» **Prompt**: Pick out and copy every line in the records below that contains the word "page". Letter case matters.
====== Rows
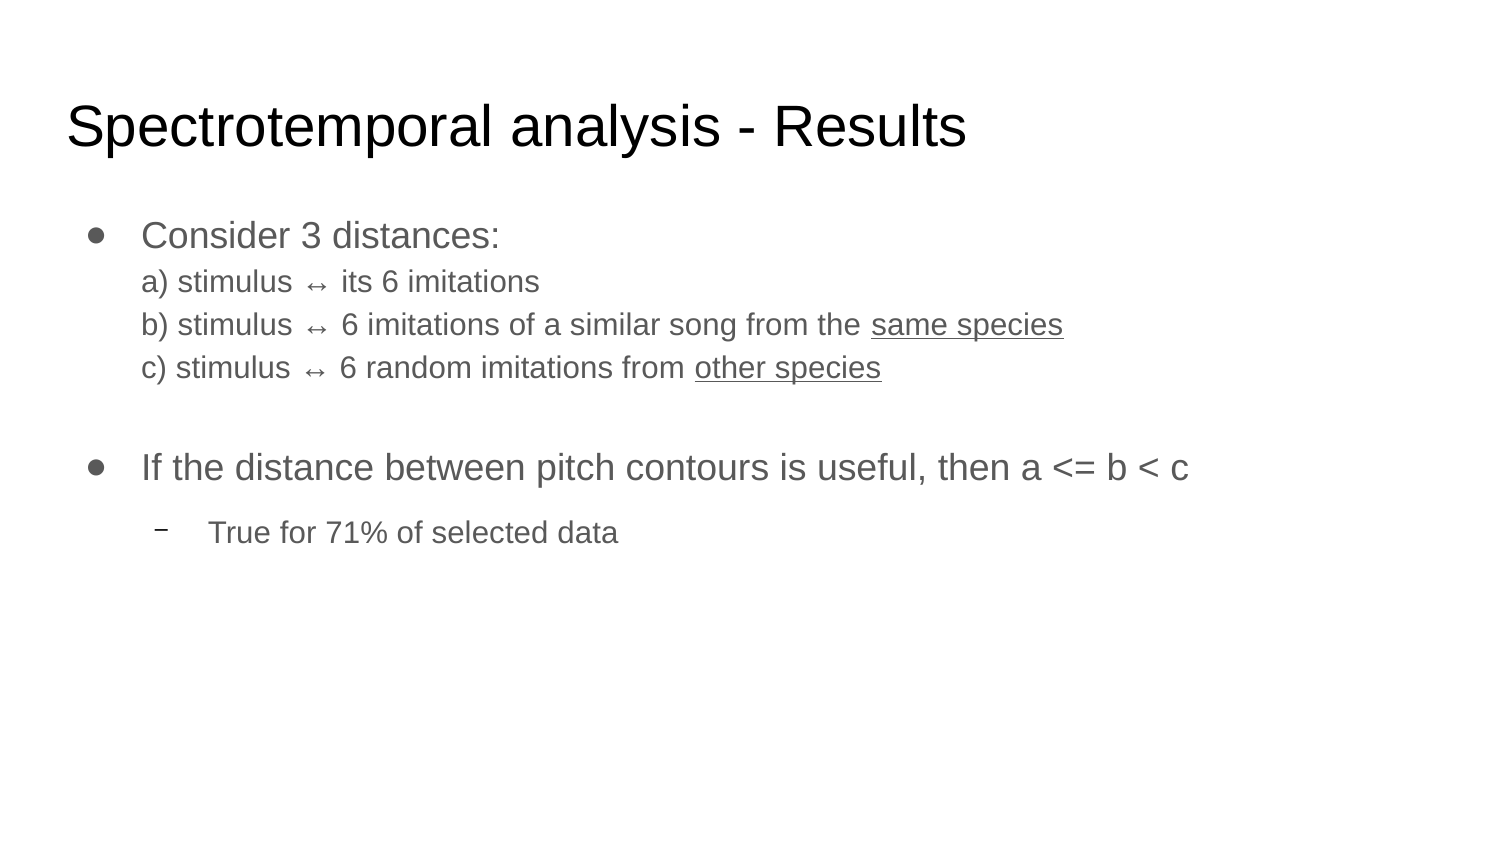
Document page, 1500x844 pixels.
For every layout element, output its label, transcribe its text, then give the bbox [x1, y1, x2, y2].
============
====== Rows
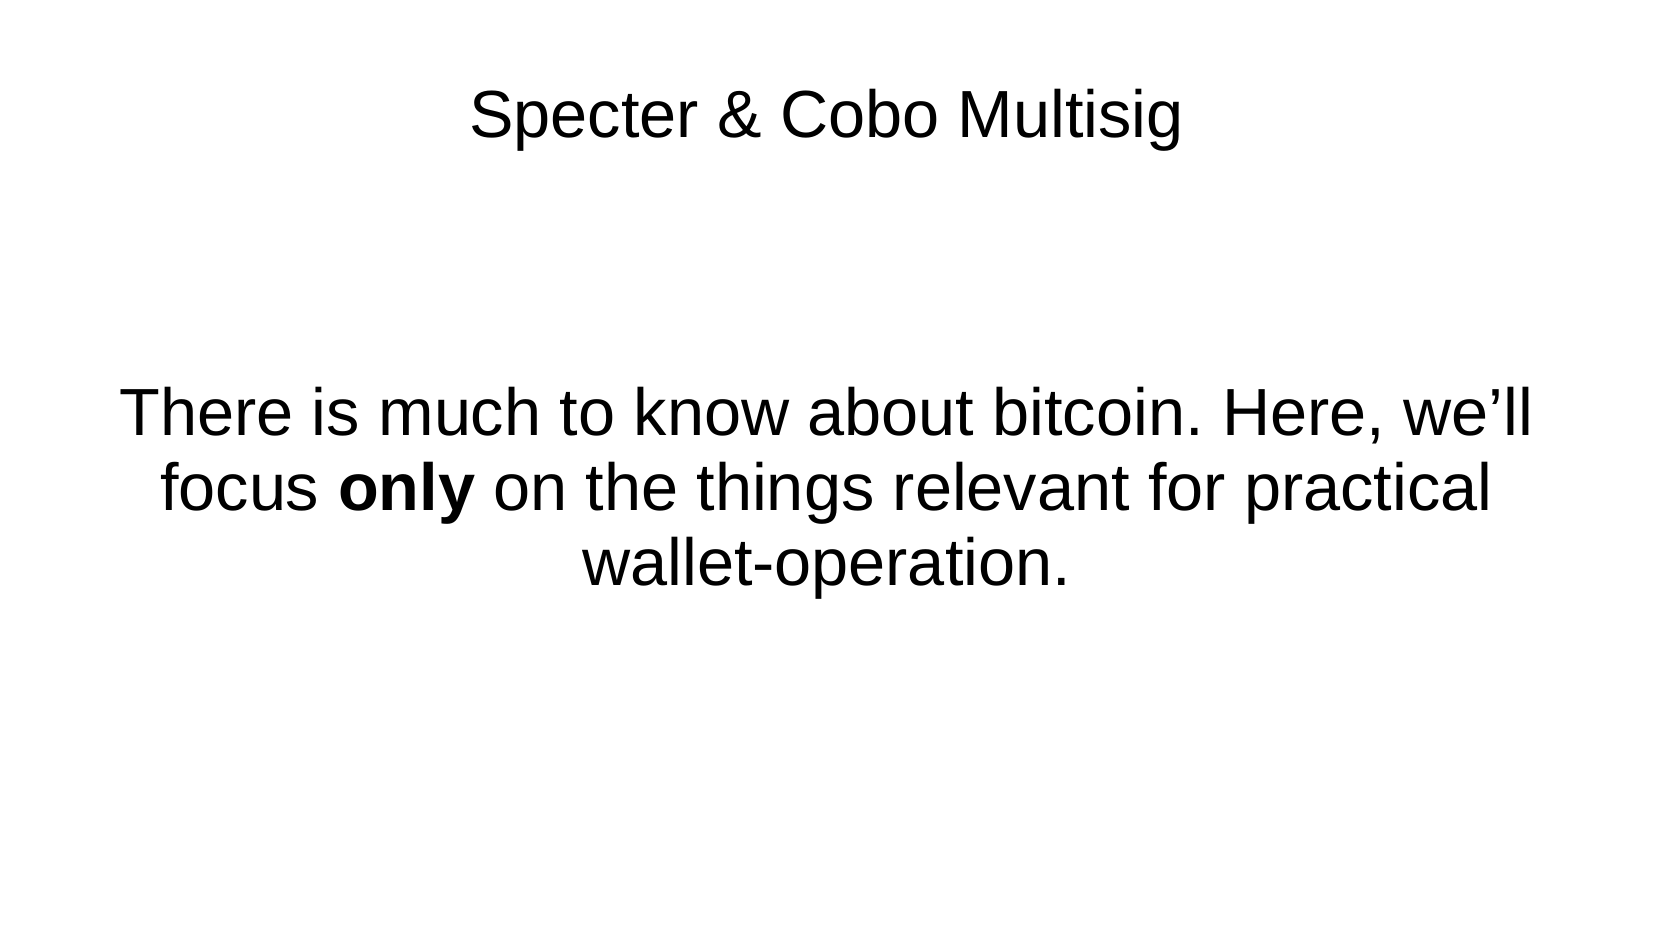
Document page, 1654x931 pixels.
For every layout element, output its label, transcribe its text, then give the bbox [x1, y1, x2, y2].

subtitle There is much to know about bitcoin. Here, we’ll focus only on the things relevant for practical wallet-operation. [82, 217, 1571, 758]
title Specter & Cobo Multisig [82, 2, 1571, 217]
============
» **Expected output**:
Document page, 1500x844 pixels.
Document page, 1654x931 pixels.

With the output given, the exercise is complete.